First Lines Fridays is a weekly meme hosted by Wandering Words.
What if instead of judging a book by its cover, its author or its prestige, we judged it by its opening lines?
Rules:
- Pick a book off your shelf (it could be your current read or on your TBR) and open to the first page
- Copy the first few lines, but don’t give anything else about the book away just yet – you need to hook the reader first
- Finally… reveal the book!
I wait for the police in the study overlooking Gramercy Park, the body prone on the floor a few feet away. Outside, rain has cooled the green spring evening. In here the heat if stifling.”
Read on to find out what book this excerpt is from
. . . . . . . . . . .Savage Girl by Jen Zimmerman
This book was in one of my most recent $1 book hauls at one of the local Dollar Tree stores. Seriously US people! If you have not checked out your local Dollar Tree’s book section …. go now! I have even see the Red Rising Trilogy as well as some other notable several year old bestsellers – many in hardcover no less – for only $1! Anyway I digress …

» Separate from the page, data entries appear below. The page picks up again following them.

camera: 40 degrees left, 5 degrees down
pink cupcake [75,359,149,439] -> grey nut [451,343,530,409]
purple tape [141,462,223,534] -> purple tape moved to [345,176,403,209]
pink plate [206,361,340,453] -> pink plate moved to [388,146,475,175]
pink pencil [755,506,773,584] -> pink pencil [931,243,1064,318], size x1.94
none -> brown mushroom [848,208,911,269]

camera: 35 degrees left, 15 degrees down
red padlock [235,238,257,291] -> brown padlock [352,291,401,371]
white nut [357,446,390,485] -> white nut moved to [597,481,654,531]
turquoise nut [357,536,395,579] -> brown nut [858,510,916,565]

This book caught my attention with the cover … but I have to say the synopsis has me intrigued. A dark murderous and mysterious historical fiction with fantasy elements … Count. Me. In.
(Goodreads Synopsis):
“Jean Zimmerman’s new novel tells of the dramatic events that transpire when an alluring, blazingly smart eighteen-year-old girl named Bronwyn, reputedly raised by wolves in the wilds of Nevada, is adopted in 1875 by the Delegates, an outlandishly wealthy Manhattan couple, and taken back East to be civilized and introduced into high society.

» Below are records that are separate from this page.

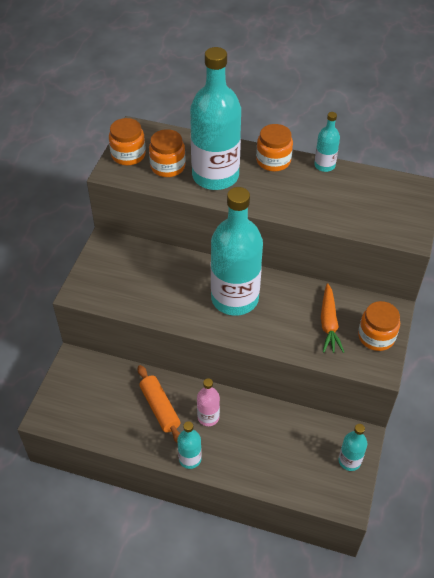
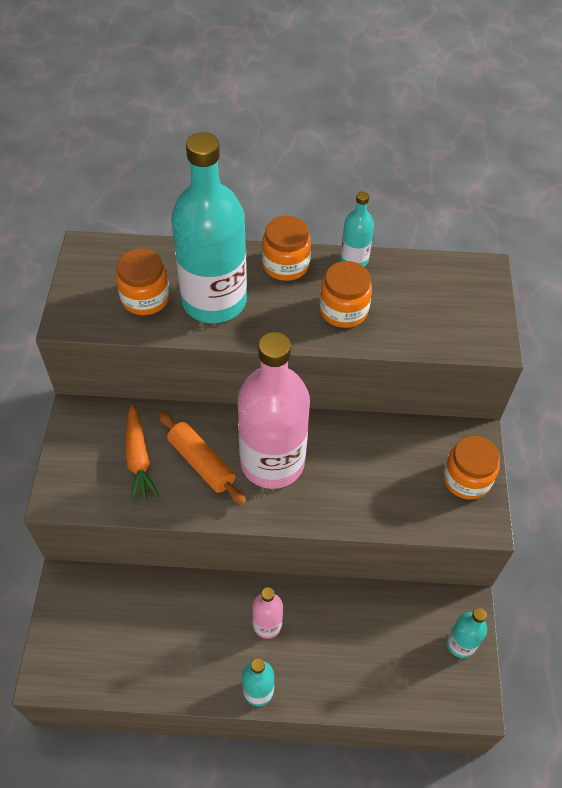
camera: 15 degrees left, 5 degrees up
orange jar [109,118,146,165] -> orange jar moved to [320,261,372,328]
orange rolling pin [138,365,181,443] -> orange rolling pin moved to [158,411,246,505]
turquoise bottle [211,187,263,316] -> pink bottle [237,332,310,489]
orange carrot [321,283,344,353] -> orange carrot moved to [125,404,159,503]

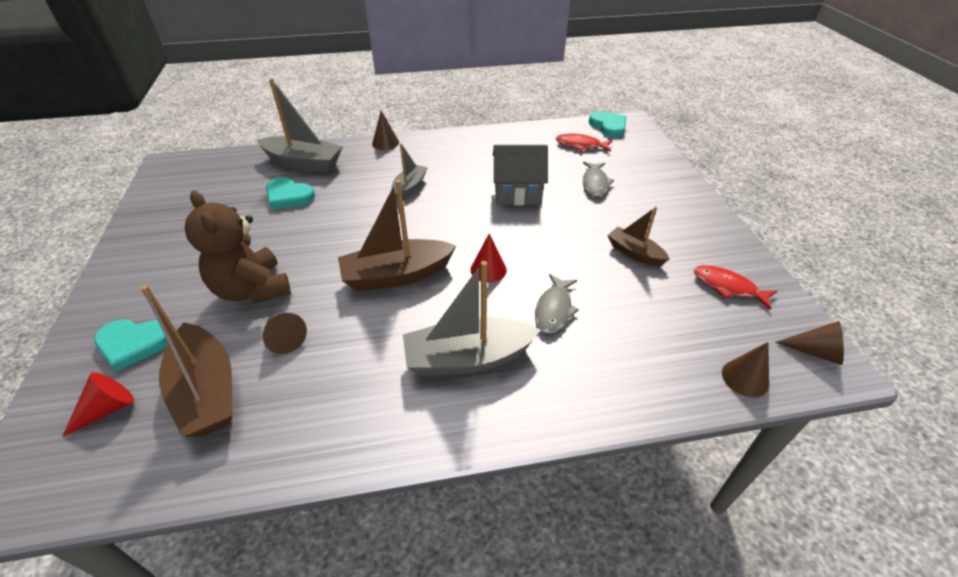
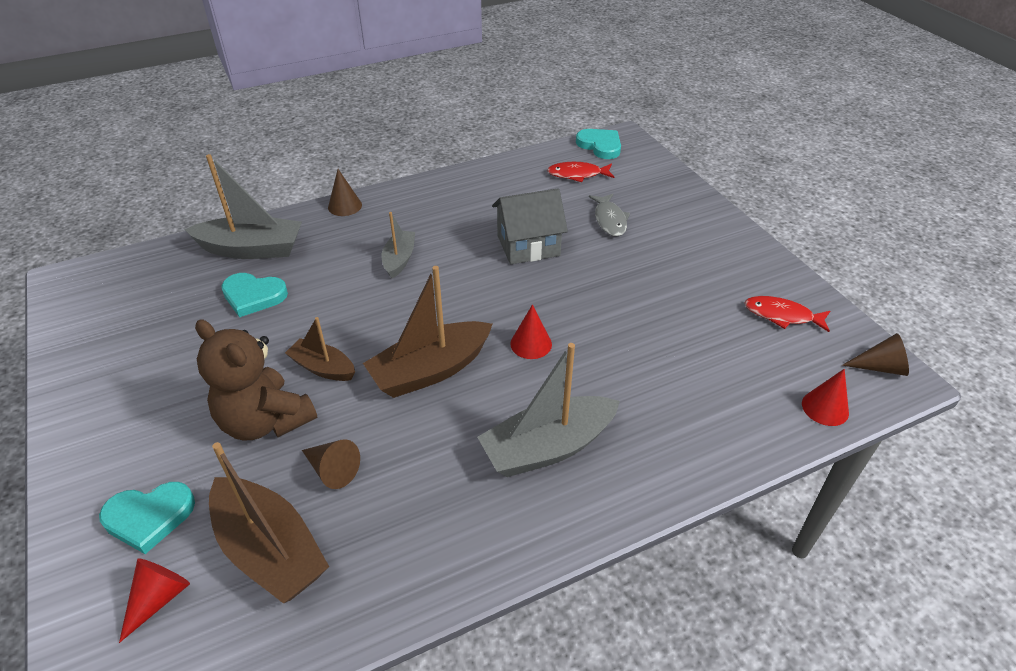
camera: 15 degrees left, 0 degrees up
grey fish [535,274,579,333] -> none
brown boat [607,207,669,266] -> brown boat moved to [285,317,355,381]
brown cone [722,342,769,398] -> red cone [802,369,849,426]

Bronwyn hits the highly mannered world of Edith Wharton era Manhattan like a bomb. A series of suitors, both young and old, find her irresistible, but the willful girl’s illicit lovers begin to turn up murdered.
Zimmerman’s tale is narrated by the Delegate’s son, a Harvard anatomy student. The tormented, self-dramatizing Hugo Delegate speaks from a prison cell where he is prepared to take the fall for his beloved Savage Girl. This narrative—a love story and a mystery with a powerful sense of fable—is his confession.”